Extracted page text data

►

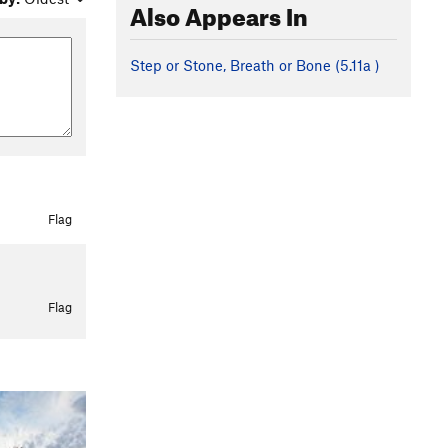
Also Appears In
Step or Stone, Breath or Bone (
5.11a
)
Flag
Flag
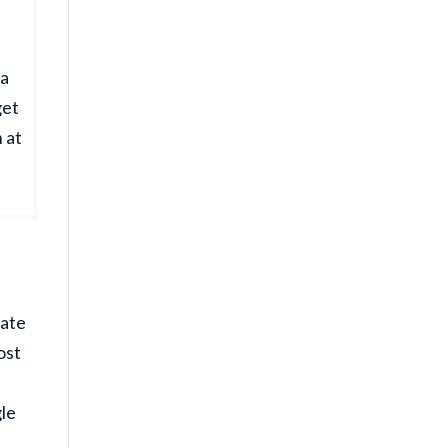
 a
get
 at
nate
ost
le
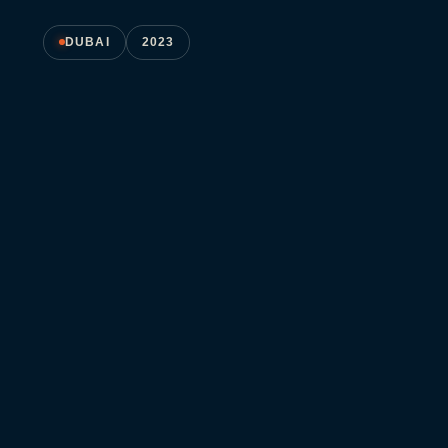
DUBAI
2023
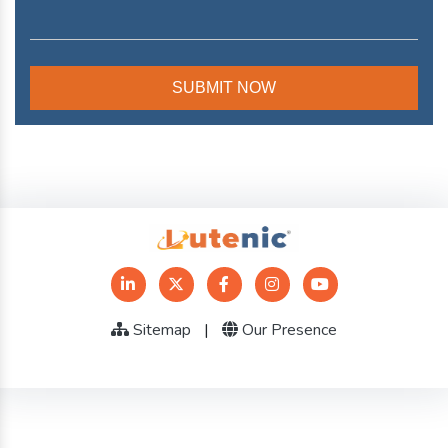
Sitemap
|
Our Presence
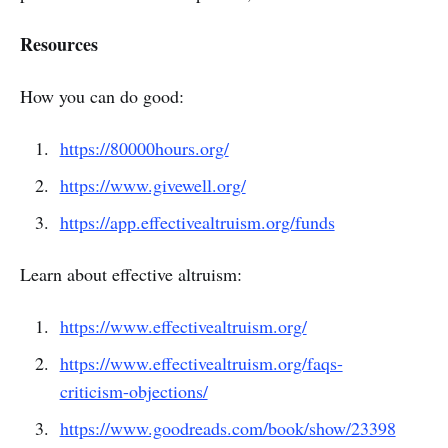
Resources
How you can do good:
https://80000hours.org/
https://www.givewell.org/
https://app.effectivealtruism.org/funds
Learn about effective altruism:
https://www.effectivealtruism.org/
https://www.effectivealtruism.org/faqs-
criticism-objections/
https://www.goodreads.com/book/show/23398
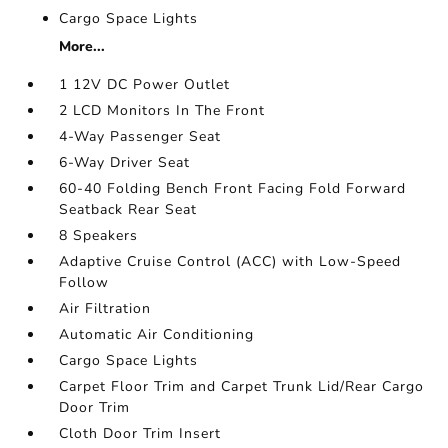
Cargo Space Lights
More...
1 12V DC Power Outlet
2 LCD Monitors In The Front
4-Way Passenger Seat
6-Way Driver Seat
60-40 Folding Bench Front Facing Fold Forward
Seatback Rear Seat
8 Speakers
Adaptive Cruise Control (ACC) with Low-Speed
Follow
Air Filtration
Automatic Air Conditioning
Cargo Space Lights
Carpet Floor Trim and Carpet Trunk Lid/Rear Cargo
Door Trim
Cloth Door Trim Insert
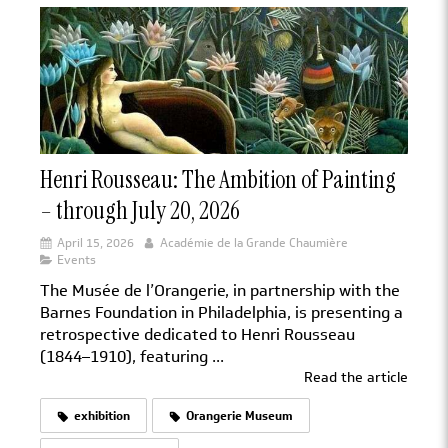
Henri Rousseau: The Ambition of Painting
– through July 20, 2026
April 15, 2026
Académie de la Grande Chaumière
Events
The Musée de l’Orangerie, in partnership with the
Barnes Foundation in Philadelphia, is presenting a
retrospective dedicated to Henri Rousseau
(1844–1910), featuring ...
Read the article
exhibition
Orangerie Museum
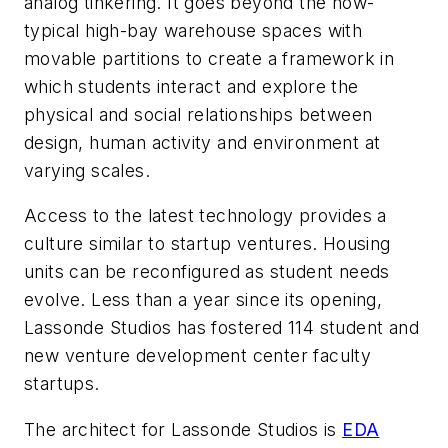
analog tinkering. It goes beyond the now-
typical high-bay warehouse spaces with
movable partitions to create a framework in
which students interact and explore the
physical and social relationships between
design, human activity and environment at
varying scales.
Access to the latest technology provides a
culture similar to startup ventures. Housing
units can be reconfigured as student needs
evolve. Less than a year since its opening,
Lassonde Studios has fostered 114 student and
new venture development center faculty
startups.
The architect for Lassonde Studios is
EDA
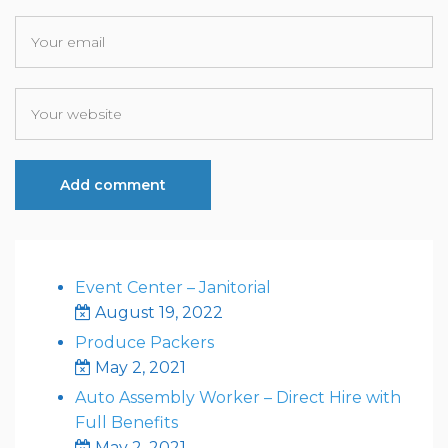
Event Center – Janitorial
August 19, 2022
Produce Packers
May 2, 2021
Auto Assembly Worker – Direct Hire with
Full Benefits
May 2, 2021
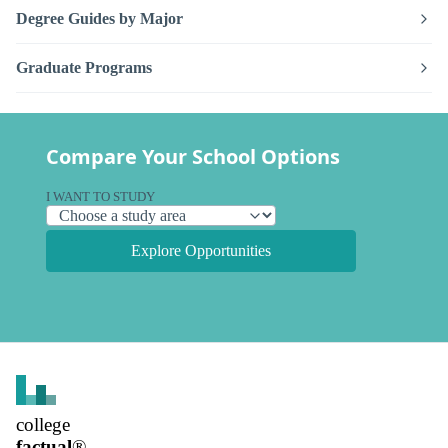
Degree Guides by Major
Graduate Programs
Compare Your School Options
I WANT TO STUDY
Explore Opportunities
college
factual
®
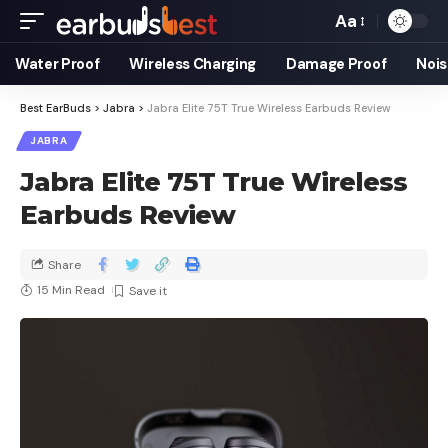
Aa
Water Proof
Wireless Charging
Damage Proof
Nois
Best EarBuds
>
Jabra
>
Jabra Elite 75T True Wireless Earbuds Review
JABRA
Jabra Elite 75T True Wireless
Earbuds Review
Share
15 Min Read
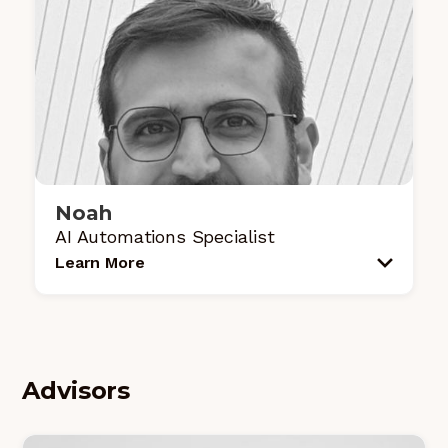
Noah
AI Automations Specialist
Learn More
Advisors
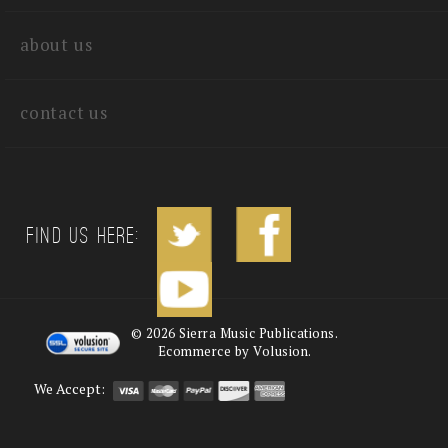
about us
contact us
Find us Here:
©
2026
Sierra Music Publications.
Ecommerce by Volusion.
We Accept:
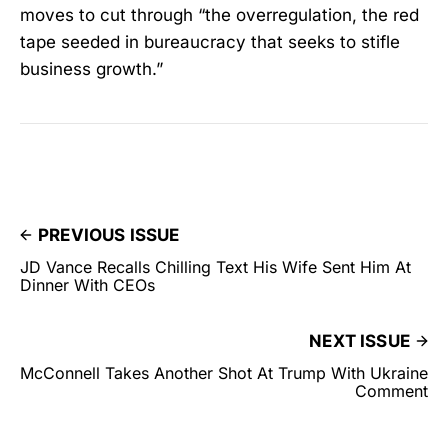
moves to cut through “the overregulation, the red
tape seeded in bureaucracy that seeks to stifle
business growth.”
PREVIOUS ISSUE
JD Vance Recalls Chilling Text His Wife Sent Him At
Dinner With CEOs
NEXT ISSUE
McConnell Takes Another Shot At Trump With Ukraine
Comment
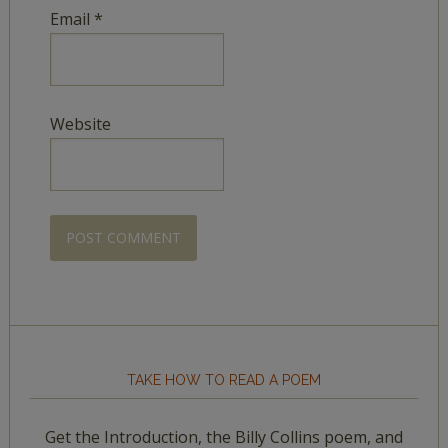
Email
*
Website
TAKE HOW TO READ A POEM
Get the Introduction, the Billy Collins poem, and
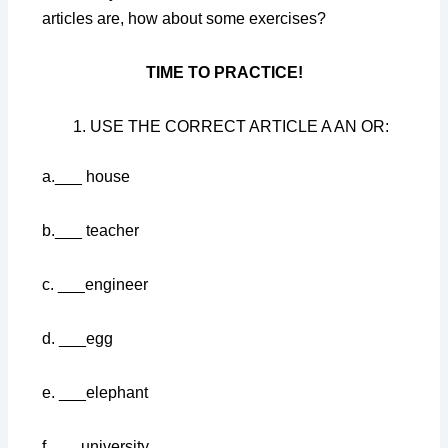
articles are, how about some exercises?
TIME TO PRACTICE!
USE THE CORRECT ARTICLE A AN OR:
a.___ house
b.___ teacher
c. ___engineer
d. ___egg
e. ___elephant
f. ___university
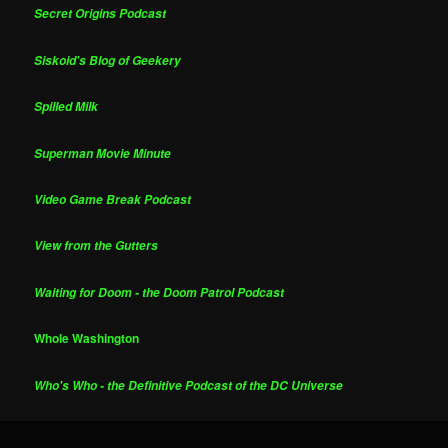
Secret Origins Podcast
Siskoid's Blog of Geekery
Spilled Milk
Superman Movie Minute
Video Game Break Podcast
View from the Gutters
Waiting for Doom - the Doom Patrol Podcast
Whole Washington
Who's Who - the Definitive Podcast of the DC Universe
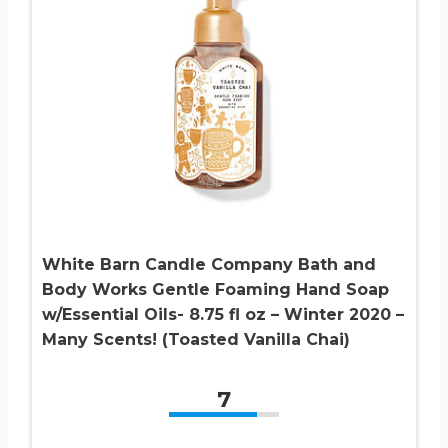
White Barn Candle Company Bath and
Body Works Gentle Foaming Hand Soap
w/Essential Oils- 8.75 fl oz – Winter 2020 –
Many Scents! (Toasted Vanilla Chai)
7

◄

● **WORK TO COMPLETE**:
Give back the records above exactly. Pictures stay out.

● **TASK RESPONSE**:
Also Appears In
Step or Stone, Breath or Bone (
5.11a
)
Flag
Flag
 a
get
 at
nate
ost
le
DUBAI
2023
Sitemap
|
Our Presence
Resources
How you can do good:
https://80000hours.org/
https://www.givewell.org/
https://app.effectivealtruism.org/funds
Learn about effective altruism:
https://www.effectivealtruism.org/
https://www.effectivealtruism.org/faqs-
criticism-objections/
https://www.goodreads.com/book/show/23398
Cargo Space Lights
More...
1 12V DC Power Outlet
2 LCD Monitors In The Front
4-Way Passenger Seat
6-Way Driver Seat
60-40 Folding Bench Front Facing Fold Forward
Seatback Rear Seat
8 Speakers
Adaptive Cruise Control (ACC) with Low-Speed
Follow
Air Filtration
Automatic Air Conditioning
Cargo Space Lights
Carpet Floor Trim and Carpet Trunk Lid/Rear Cargo
Door Trim
Cloth Door Trim Insert
Henri Rousseau: The Ambition of Painting
– through July 20, 2026
April 15, 2026
Académie de la Grande Chaumière
Events
The Musée de l’Orangerie, in partnership with the
Barnes Foundation in Philadelphia, is presenting a
retrospective dedicated to Henri Rousseau
(1844–1910), featuring ...
Read the article
exhibition
Orangerie Museum
analog tinkering. It goes beyond the now-
typical high-bay warehouse spaces with
movable partitions to create a framework in
which students interact and explore the
physical and social relationships between
design, human activity and environment at
varying scales.
Access to the latest technology provides a
culture similar to startup ventures. Housing
units can be reconfigured as student needs
evolve. Less than a year since its opening,
Lassonde Studios has fostered 114 student and
new venture development center faculty
startups.
The architect for Lassonde Studios is
EDA
Event Center – Janitorial
August 19, 2022
Produce Packers
May 2, 2021
Auto Assembly Worker – Direct Hire with
Full Benefits
May 2, 2021
Degree Guides by Major
Graduate Programs
Compare Your School Options
I WANT TO STUDY
Explore Opportunities
college
factual
®
Aa
Water Proof
Wireless Charging
Damage Proof
Nois
Best EarBuds
>
Jabra
>
Jabra Elite 75T True Wireless Earbuds Review
JABRA
Jabra Elite 75T True Wireless
Earbuds Review
Share
15 Min Read
Noah
AI Automations Specialist
Learn More
Advisors
about us
contact us
Find us Here:
©
2026
Sierra Music Publications.
Ecommerce by Volusion.
We Accept:
moves to cut through “the overregulation, the red
tape seeded in bureaucracy that seeks to stifle
business growth.”
PREVIOUS ISSUE
JD Vance Recalls Chilling Text His Wife Sent Him At
Dinner With CEOs
NEXT ISSUE
McConnell Takes Another Shot At Trump With Ukraine
Comment
Email
*
Website
TAKE HOW TO READ A POEM
Get the Introduction, the Billy Collins poem, and
articles are, how about some exercises?
TIME TO PRACTICE!
USE THE CORRECT ARTICLE A AN OR:
a.___ house
b.___ teacher
c. ___engineer
d. ___egg
e. ___elephant
f. ___university
Secret Origins Podcast
Siskoid's Blog of Geekery
Spilled Milk
Superman Movie Minute
Video Game Break Podcast
View from the Gutters
Waiting for Doom - the Doom Patrol Podcast
Whole Washington
Who's Who - the Definitive Podcast of the DC Universe
White Barn Candle Company Bath and
Body Works Gentle Foaming Hand Soap
w/Essential Oils- 8.75 fl oz – Winter 2020 –
Many Scents! (Toasted Vanilla Chai)
7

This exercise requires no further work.